=== Begin Enclosure ===

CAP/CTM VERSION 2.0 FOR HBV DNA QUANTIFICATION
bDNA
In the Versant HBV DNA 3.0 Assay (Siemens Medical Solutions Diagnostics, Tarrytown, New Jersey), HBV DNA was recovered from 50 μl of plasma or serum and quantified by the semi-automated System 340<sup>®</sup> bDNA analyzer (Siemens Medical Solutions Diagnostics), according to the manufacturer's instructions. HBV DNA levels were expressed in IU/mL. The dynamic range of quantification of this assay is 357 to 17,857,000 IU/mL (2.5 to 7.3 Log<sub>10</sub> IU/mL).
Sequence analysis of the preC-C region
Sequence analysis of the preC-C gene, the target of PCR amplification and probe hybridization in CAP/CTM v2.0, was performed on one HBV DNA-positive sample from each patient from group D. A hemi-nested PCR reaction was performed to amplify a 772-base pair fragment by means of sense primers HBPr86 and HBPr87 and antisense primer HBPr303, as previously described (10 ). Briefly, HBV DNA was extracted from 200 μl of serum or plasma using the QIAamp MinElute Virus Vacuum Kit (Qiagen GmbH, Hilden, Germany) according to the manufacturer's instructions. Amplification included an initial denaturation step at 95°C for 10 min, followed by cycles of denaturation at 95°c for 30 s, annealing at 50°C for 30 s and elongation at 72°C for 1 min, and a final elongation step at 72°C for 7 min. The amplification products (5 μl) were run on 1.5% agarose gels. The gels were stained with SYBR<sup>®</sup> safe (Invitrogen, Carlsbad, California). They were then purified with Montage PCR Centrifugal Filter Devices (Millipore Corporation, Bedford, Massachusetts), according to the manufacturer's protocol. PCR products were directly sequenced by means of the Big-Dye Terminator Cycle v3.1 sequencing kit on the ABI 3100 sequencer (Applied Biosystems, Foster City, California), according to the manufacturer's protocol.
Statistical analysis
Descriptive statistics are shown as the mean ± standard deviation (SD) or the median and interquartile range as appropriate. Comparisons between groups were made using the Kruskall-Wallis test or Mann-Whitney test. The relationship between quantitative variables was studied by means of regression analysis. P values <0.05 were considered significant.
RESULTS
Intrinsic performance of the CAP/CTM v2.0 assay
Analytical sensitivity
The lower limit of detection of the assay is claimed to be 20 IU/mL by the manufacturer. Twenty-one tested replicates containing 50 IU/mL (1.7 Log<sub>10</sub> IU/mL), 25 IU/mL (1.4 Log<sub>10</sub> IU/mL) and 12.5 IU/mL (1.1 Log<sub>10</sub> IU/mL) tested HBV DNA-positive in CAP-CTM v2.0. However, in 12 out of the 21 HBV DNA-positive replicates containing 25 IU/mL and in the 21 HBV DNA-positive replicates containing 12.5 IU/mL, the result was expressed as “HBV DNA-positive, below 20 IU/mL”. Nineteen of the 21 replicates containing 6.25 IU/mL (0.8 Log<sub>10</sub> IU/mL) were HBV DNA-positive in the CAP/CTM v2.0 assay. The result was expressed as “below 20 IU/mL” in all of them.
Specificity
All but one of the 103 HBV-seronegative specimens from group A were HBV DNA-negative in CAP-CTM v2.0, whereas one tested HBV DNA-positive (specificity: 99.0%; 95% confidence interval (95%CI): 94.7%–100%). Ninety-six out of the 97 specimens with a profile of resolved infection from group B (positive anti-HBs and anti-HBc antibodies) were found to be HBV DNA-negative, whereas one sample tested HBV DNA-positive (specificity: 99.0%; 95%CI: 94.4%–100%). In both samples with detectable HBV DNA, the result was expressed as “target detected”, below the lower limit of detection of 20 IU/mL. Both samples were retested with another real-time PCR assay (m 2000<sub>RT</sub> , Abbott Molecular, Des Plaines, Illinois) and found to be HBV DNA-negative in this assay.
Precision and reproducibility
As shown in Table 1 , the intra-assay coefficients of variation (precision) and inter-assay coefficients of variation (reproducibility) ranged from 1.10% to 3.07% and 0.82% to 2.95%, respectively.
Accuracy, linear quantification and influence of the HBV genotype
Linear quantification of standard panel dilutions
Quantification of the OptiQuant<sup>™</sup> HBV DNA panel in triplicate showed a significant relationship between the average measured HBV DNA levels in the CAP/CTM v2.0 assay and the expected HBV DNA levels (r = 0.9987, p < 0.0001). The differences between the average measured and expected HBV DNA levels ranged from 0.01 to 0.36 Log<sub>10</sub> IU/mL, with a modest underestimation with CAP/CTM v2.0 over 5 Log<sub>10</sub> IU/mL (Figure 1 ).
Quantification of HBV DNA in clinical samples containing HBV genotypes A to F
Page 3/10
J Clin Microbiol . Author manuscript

=== End Enclosure ===

▶ _Try it_: The response should consist only of the lines running from the one that contains "Quantification of HBV" through the end of the material, repeated exactly.

▶ _Solution for this problem_:
Quantification of HBV DNA in clinical samples containing HBV genotypes A to F
Page 3/10
J Clin Microbiol . Author manuscript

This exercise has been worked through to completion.